'No house-to-house' Palace assures; urges mild, asymptomatic patients to sign-up for 'free vacation' in isolation facilities


Malacañang urged mild and asymptomatic COVID-19 cases to voluntarily submit themselves to isolation facilities, saying it will be like a "paid for vacation" with "excellent facilities" as the government steps up its efforts against the pandemic.

(NTF Against COVID-19 / MANILA BULLETIN)

Presidential spokesman Harry Roque made the statement after Interior Secretary Eduardo Año said policemen and local government personnel will be going house-to-house to search for COVID-19 cases who should not be on home quarantine.

Read more: LGUs, PNP to conduct house-to-house in search for suspected COVID cases

In an interview with ANC, Roque said the government has no provision to go knocking on every door and that only the critics of the administration are weaponizing the important task of tracing and isolation.

"They (authorities) will not go house-to-house. They (COVID-19 patients) will have to be reported by the individuals themselves, their family, or the barangay. There is a law, which is RA 11332 which says that you have to report communicable diseases.

Republic Act No. 11332 is the Mandatory Reporting of Notifiable Diseases and Health Events of Public Health Concern Act.

It's a vacation

Roque, instead, urged the mild and asymptomatic COVID-19 cases to "surrender" and confine themselves in isolation centers that are air-conditioned with free lodging, free meals throughout the day, free Wi-Fi access, and a graduation ceremony once their quarantine is completed.

There will also be doctors and nurses to attend to their needs while under quarantine.

"We're trying precisely to entice them with excellent facilities. It's a paid-for vacation with air-conditioned facility," Roque said.
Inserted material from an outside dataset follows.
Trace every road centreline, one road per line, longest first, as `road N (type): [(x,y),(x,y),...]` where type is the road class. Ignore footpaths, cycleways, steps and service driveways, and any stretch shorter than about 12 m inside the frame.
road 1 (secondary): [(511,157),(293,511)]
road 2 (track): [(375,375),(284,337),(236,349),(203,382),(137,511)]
"It's not as if they are brought to jails. They look like hotels! So it's not as if they will be sent to solitary confinement. But there's no other way," he added.

Roque said patients cannot refuse to be brought to isolation facilities since public health is the government's priority.
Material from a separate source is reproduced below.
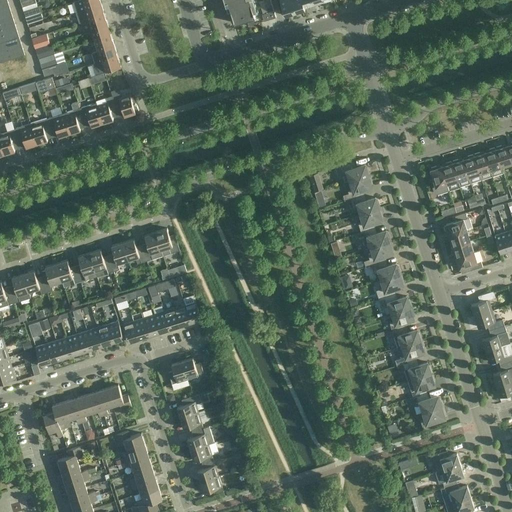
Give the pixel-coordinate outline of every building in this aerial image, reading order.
[(78,0),(73,2),(76,12),(102,4),(100,0),(78,0)] [(224,0),(225,2),(228,1),(235,23),(255,16),(253,9),(255,8),(255,3),(255,1),(253,0),(224,0)] [(267,12),(267,13),(274,10),(270,0),(264,0),(268,12),(267,12)] [(295,11),(291,0),(280,0),(285,14),(295,11)] [(302,0),(291,0),(295,11),(305,8),(305,6),(304,6),(302,0)] [(0,4),(0,10),(10,8),(8,2),(0,4)] [(80,22),(82,22),(105,14),(102,4),(76,12),(80,22)] [(39,5),(34,7),(24,10),(26,17),(41,12),(39,5)] [(0,10),(0,17),(12,13),(10,8),(0,10)] [(274,10),(267,13),(262,14),(264,20),(276,17),(274,10)] [(41,12),(26,17),(28,23),(43,19),(41,12)] [(0,17),(0,23),(14,19),(12,13),(0,17)] [(85,32),(91,30),(108,24),(105,14),(82,22),(85,32)] [(0,23),(2,29),(16,25),(14,19),(0,23)] [(91,30),(95,40),(111,35),(108,24),(91,30)] [(2,29),(4,35),(17,31),(16,25),(2,29)] [(46,31),(48,39),(59,37),(57,29),(46,31)] [(4,35),(6,41),(19,37),(17,31),(4,35)] [(115,45),(111,35),(95,40),(98,51),(115,45)] [(6,41),(7,47),(21,42),(19,37),(6,41)] [(7,47),(9,53),(23,48),(21,42),(7,47)] [(118,55),(115,45),(98,51),(92,52),(95,63),(101,61),(118,55)] [(39,58),(44,57),(42,53),(42,50),(46,49),(45,46),(36,49),(39,58)] [(0,49),(0,55),(9,53),(7,47),(0,49)] [(23,48),(9,53),(11,59),(25,54),(23,48)] [(9,53),(0,55),(0,62),(11,59),(9,53)] [(121,66),(118,55),(101,61),(95,63),(93,64),(96,74),(121,66)] [(47,67),(45,60),(44,57),(39,58),(42,68),(47,67)] [(58,63),(47,67),(42,68),(44,76),(54,72),(55,75),(61,73),(58,63)] [(52,76),(36,82),(39,92),(55,87),(52,76)] [(64,85),(67,91),(74,87),(71,81),(64,85)] [(3,92),(5,99),(21,94),(19,87),(3,92)] [(130,94),(113,99),(118,115),(124,114),(125,116),(137,112),(137,111),(139,111),(138,107),(137,105),(135,104),(133,104),(130,94)] [(96,101),(97,102),(98,104),(97,105),(103,123),(114,119),(113,117),(118,115),(113,99),(112,96),(96,101)] [(74,110),(64,113),(70,133),(81,130),(80,128),(86,126),(78,101),(72,104),(74,110)] [(97,102),(80,108),(86,126),(91,124),(92,126),(103,123),(97,105),(98,104),(97,102)] [(64,113),(47,118),(53,136),(59,134),(59,136),(70,133),(64,113)] [(47,118),(31,123),(37,143),(48,140),(47,138),(53,136),(47,118)] [(31,123),(14,128),(20,147),(26,145),(26,147),(37,143),(31,123)] [(0,140),(4,154),(15,150),(15,148),(20,147),(14,128),(0,132),(0,140)] [(502,166),(511,162),(511,161),(507,145),(502,147),(502,145),(496,147),(497,149),(496,149),(502,166)] [(490,151),(485,152),(493,176),(503,172),(502,166),(496,149),(495,149),(495,147),(489,149),(490,151)] [(475,155),(474,156),(482,179),(493,176),(485,152),(480,154),(480,152),(475,154),(475,155)] [(468,158),(463,159),(469,177),(471,183),(482,179),(474,156),(473,156),(473,154),(468,156),(468,158)] [(453,162),(453,163),(458,180),(460,186),(471,183),(469,177),(463,159),(459,161),(458,159),(453,160),(453,162)] [(460,186),(458,180),(453,163),(452,163),(451,161),(446,163),(447,165),(442,166),(449,190),(460,186)] [(354,167),(352,162),(335,167),(338,176),(343,175),(345,182),(350,181),(370,175),(367,167),(366,167),(365,164),(354,167)] [(438,193),(449,190),(442,166),(437,168),(436,166),(431,167),(432,169),(431,170),(436,187),(434,187),(435,192),(438,193)] [(372,183),(370,175),(350,181),(353,188),(348,190),(349,193),(343,195),(345,201),(351,199),(363,195),(361,190),(372,186),(371,183),(372,183)] [(314,191),(321,189),(319,182),(312,184),(314,191)] [(365,200),(363,195),(351,199),(354,208),(359,207),(361,214),(381,208),(378,200),(377,200),(376,197),(365,200)] [(441,210),(443,216),(456,212),(455,207),(454,206),(441,210)] [(382,216),(381,208),(361,214),(363,221),(358,223),(361,232),(373,228),(372,223),(383,219),(382,216)] [(450,235),(467,230),(473,228),(469,218),(467,218),(466,212),(452,217),(454,221),(446,224),(446,225),(444,226),(446,231),(448,230),(450,235)] [(167,228),(156,231),(163,255),(180,250),(176,237),(170,238),(167,228)] [(375,233),(373,228),(361,232),(357,233),(359,239),(363,238),(364,241),(369,240),(371,247),(391,241),(388,233),(387,233),(386,230),(375,233)] [(453,245),(453,246),(470,241),(467,230),(450,235),(451,240),(449,241),(451,246),(453,245)] [(148,245),(143,247),(147,260),(163,255),(156,231),(145,235),(148,245)] [(511,249),(506,232),(495,235),(500,252),(511,249)] [(134,238),(123,242),(128,260),(136,257),(138,263),(147,260),(143,247),(137,249),(134,238)] [(393,249),(391,241),(371,247),(373,254),(369,256),(370,259),(364,261),(366,267),(372,265),(384,261),(382,256),(393,252),(392,249),(393,249)] [(455,252),(456,257),(474,251),(470,241),(453,246),(453,247),(451,248),(453,253),(455,252)] [(115,256),(109,258),(114,271),(119,269),(118,263),(128,260),(123,242),(112,246),(115,256)] [(101,249),(90,253),(97,276),(114,271),(109,258),(104,259),(101,249)] [(474,251),(456,257),(458,262),(456,262),(458,268),(460,267),(462,273),(483,266),(481,261),(482,259),(479,250),(474,251)] [(97,276),(90,253),(78,256),(82,266),(76,268),(81,281),(97,276)] [(68,259),(56,263),(62,281),(64,287),(81,281),(76,268),(71,270),(68,259)] [(385,266),(384,261),(372,265),(374,274),(379,273),(382,280),(401,274),(398,266),(396,263),(385,266)] [(48,277),(43,279),(47,292),(53,290),(51,284),(62,281),(56,263),(45,267),(48,277)] [(35,270),(23,274),(29,291),(40,288),(42,294),(47,292),(43,279),(38,280),(35,270)] [(15,288),(10,289),(14,303),(20,301),(20,300),(31,297),(29,291),(23,274),(12,277),(15,288)] [(403,281),(401,274),(382,280),(384,287),(377,290),(379,299),(394,294),(392,289),(404,285),(402,282),(403,281)] [(1,281),(0,280),(0,307),(14,303),(10,289),(5,291),(1,281)] [(166,281),(161,283),(156,284),(158,292),(169,288),(166,281)] [(158,292),(156,284),(149,287),(152,296),(159,294),(158,292)] [(186,286),(179,289),(182,297),(189,295),(186,286)] [(472,305),(475,316),(493,310),(489,299),(496,297),(494,291),(478,296),(480,302),(472,305)] [(115,298),(116,302),(116,303),(127,300),(125,294),(115,298)] [(396,299),(394,294),(379,299),(382,308),(385,307),(390,306),(392,313),(412,307),(409,299),(408,299),(407,296),(396,299)] [(183,299),(185,304),(191,322),(201,319),(194,295),(183,299)] [(185,304),(175,308),(181,326),(191,322),(185,304)] [(414,314),(412,307),(392,313),(394,320),(390,322),(392,331),(404,327),(403,322),(414,318),(413,315),(414,314)] [(175,308),(164,311),(170,329),(181,326),(175,308)] [(82,316),(80,309),(71,311),(74,319),(82,316)] [(44,310),(36,313),(38,319),(45,316),(44,310)] [(487,324),(489,330),(505,325),(503,319),(496,321),(493,310),(475,316),(479,327),(487,324)] [(164,311),(154,314),(160,332),(170,329),(164,311)] [(154,314),(144,317),(150,335),(160,332),(154,314)] [(144,317),(134,321),(139,339),(150,335),(144,317)] [(119,320),(108,324),(114,342),(124,338),(119,320)] [(139,339),(134,321),(123,324),(129,342),(139,339)] [(108,324),(98,327),(103,345),(114,342),(108,324)] [(510,342),(505,325),(489,330),(491,336),(482,339),(486,350),(503,345),(510,342)] [(98,327),(87,330),(93,348),(103,345),(98,327)] [(406,332),(404,327),(392,331),(398,347),(422,340),(419,332),(418,332),(417,329),(406,332)] [(87,330),(77,334),(83,351),(93,348),(87,330)] [(77,334),(67,337),(72,355),(83,351),(77,334)] [(67,337),(56,340),(62,358),(72,355),(67,337)] [(56,340),(46,343),(52,361),(62,358),(56,340)] [(424,347),(422,340),(398,347),(401,358),(396,360),(397,365),(403,364),(415,360),(413,355),(424,351),(423,348),(424,347)] [(511,348),(510,342),(503,345),(486,350),(490,361),(498,359),(500,365),(511,360),(511,348)] [(52,361),(46,343),(35,347),(41,365),(52,361)] [(0,348),(0,359),(9,357),(6,346),(0,348)] [(201,355),(203,361),(211,359),(208,353),(201,355)] [(0,359),(0,370),(12,367),(9,357),(0,359)] [(193,357),(182,361),(188,379),(199,375),(204,373),(200,362),(195,364),(193,357)] [(417,365),(415,360),(403,364),(408,380),(433,373),(430,365),(429,365),(428,362),(417,365)] [(511,360),(500,365),(502,371),(493,373),(497,385),(511,379),(511,360)] [(188,379),(182,361),(172,364),(174,370),(168,372),(172,384),(177,382),(188,379)] [(12,367),(0,370),(0,382),(16,378),(12,367)] [(435,380),(433,373),(408,380),(413,379),(415,386),(410,388),(413,397),(425,393),(424,388),(435,384),(434,381),(435,380)] [(511,379),(497,385),(501,396),(509,393),(511,399),(511,398),(511,379)] [(119,384),(107,388),(113,406),(119,404),(121,410),(132,406),(128,394),(122,396),(119,384)] [(107,388),(96,391),(104,415),(109,414),(107,408),(113,406),(107,388)] [(96,391),(86,395),(91,412),(98,410),(100,417),(104,415),(96,391)] [(427,398),(425,393),(413,397),(409,398),(411,404),(415,403),(416,406),(421,405),(423,412),(443,406),(440,398),(439,398),(438,395),(427,398)] [(177,407),(180,417),(199,412),(195,402),(201,400),(199,394),(182,399),(183,405),(177,407)] [(86,395),(75,398),(82,422),(87,421),(85,414),(91,412),(86,395)] [(75,398),(64,401),(70,419),(76,417),(78,424),(82,422),(75,398)] [(64,401),(53,405),(63,435),(61,429),(65,428),(63,421),(70,419),(64,401)] [(63,435),(53,405),(52,405),(54,411),(44,415),(49,433),(56,430),(58,437),(63,435)] [(445,413),(443,406),(423,412),(426,419),(421,421),(424,430),(436,426),(434,421),(445,417),(444,414),(445,413)] [(190,426),(192,431),(204,428),(202,422),(199,412),(180,417),(184,428),(190,426)] [(99,435),(107,431),(103,425),(96,429),(99,435)] [(187,439),(191,449),(214,442),(209,426),(204,428),(192,431),(193,437),(187,439)] [(125,443),(127,450),(145,444),(142,433),(130,436),(128,431),(116,435),(119,445),(125,443)] [(200,458),(202,463),(214,459),(212,454),(218,453),(214,442),(191,449),(194,460),(200,458)] [(123,458),(124,463),(149,455),(145,444),(127,450),(129,456),(123,458)] [(58,459),(61,471),(79,465),(77,458),(84,456),(80,446),(68,450),(70,456),(58,459)] [(438,471),(443,470),(461,464),(457,453),(449,456),(447,451),(432,455),(438,471)] [(132,465),(134,471),(152,466),(149,455),(124,463),(126,467),(132,465)] [(197,470),(201,481),(219,475),(215,465),(214,459),(202,463),(204,468),(197,470)] [(439,483),(441,488),(458,483),(456,478),(464,475),(461,464),(443,470),(447,480),(439,483)] [(61,471),(65,481),(89,474),(88,469),(81,471),(79,465),(61,471)] [(130,480),(131,484),(155,477),(152,466),(134,471),(136,478),(130,480)] [(65,481),(68,492),(86,487),(84,480),(90,478),(89,474),(65,481)] [(219,475),(201,481),(204,492),(211,490),(212,495),(224,491),(222,486),(219,475)] [(139,487),(141,493),(159,487),(155,477),(131,484),(133,489),(139,487)] [(446,504),(471,496),(467,485),(459,488),(458,483),(441,488),(446,504)] [(68,492),(72,503),(96,496),(95,491),(88,493),(86,487),(68,492)] [(132,507),(132,508),(162,498),(159,487),(141,493),(143,500),(137,502),(138,505),(132,507)] [(72,503),(74,511),(81,511),(93,508),(91,502),(97,500),(96,496),(72,503)] [(466,511),(466,510),(474,508),(471,496),(446,504),(448,511),(466,511)] [(162,498),(132,508),(133,511),(134,511),(140,510),(140,511),(158,511),(160,511),(156,501),(163,499),(162,498)]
"It's a very communicable disease and if they refuse to be isolated, the State, of course, can isolate them," he said.

"The legal basis to bring the asymptomatics and the mild cases without isolation facilities or with vulnerables living with them is still the inherent police power of the State. This is still promotion of public health," he added.

Roque said that all governments in the world can place a patient under quarantine to prevent the spread of the disease.
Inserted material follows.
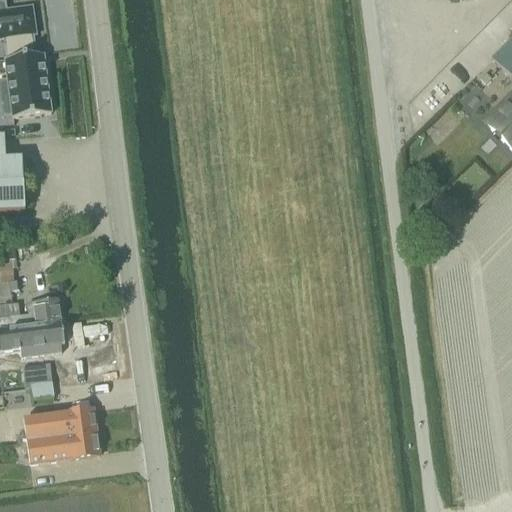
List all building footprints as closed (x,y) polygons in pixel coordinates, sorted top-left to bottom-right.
[(0,42),(4,42),(7,62),(4,62),(7,83),(0,83),(0,100),(0,102),(10,101),(12,122),(51,116),(43,57),(35,59),(32,39),(35,38),(32,9),(5,13),(4,3),(0,3),(0,42)] [(511,41),(491,62),(511,83),(511,41)] [(485,76),(479,81),(485,87),(491,81),(485,76)] [(511,97),(485,125),(511,152),(511,97)] [(0,214),(24,213),(21,160),(4,161),(3,139),(0,138),(0,214)] [(0,308),(12,308),(10,295),(10,294),(19,293),(18,283),(14,284),(12,262),(15,262),(14,251),(2,253),(3,263),(0,263),(0,308)] [(0,331),(0,332),(14,331),(14,330),(60,324),(57,303),(28,306),(29,317),(19,318),(18,307),(12,308),(0,308),(0,331)] [(0,332),(0,354),(19,352),(21,360),(60,355),(59,347),(63,346),(60,324),(14,330),(14,331),(0,332)] [(50,365),(22,368),(24,390),(30,390),(30,387),(35,386),(52,384),(50,365)] [(35,386),(30,387),(30,390),(32,402),(54,400),(52,384),(35,386)] [(39,418),(23,421),(23,427),(26,446),(96,436),(93,411),(56,416),(39,418)] [(96,436),(26,446),(28,468),(99,458),(96,436)]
"So let's not make a big issue out of it especially now that we know that studies already indicate that this virus may have already mutated and is even more contagious," he said.

Catching up

Roque acknowledged the observation of the World Health Organization (WHO) that the situation in the Philippines was worrying as the rise in cases shows that there is a continuing transmission of COVID-19.

"The WHO is correct. We have to intensify our tracing efforts. It's not something we have actual, acquired specialization on, but I think we're catching up," he said.

"Part of the means now by which we can control the spread of the disease is by transferring the asymptomatics and the mild to isolation centers," he added.

According to Roque, the government has already employed 60,000 tracers and that they are looking into adding 50,000 more under the Bayanihan 2 package.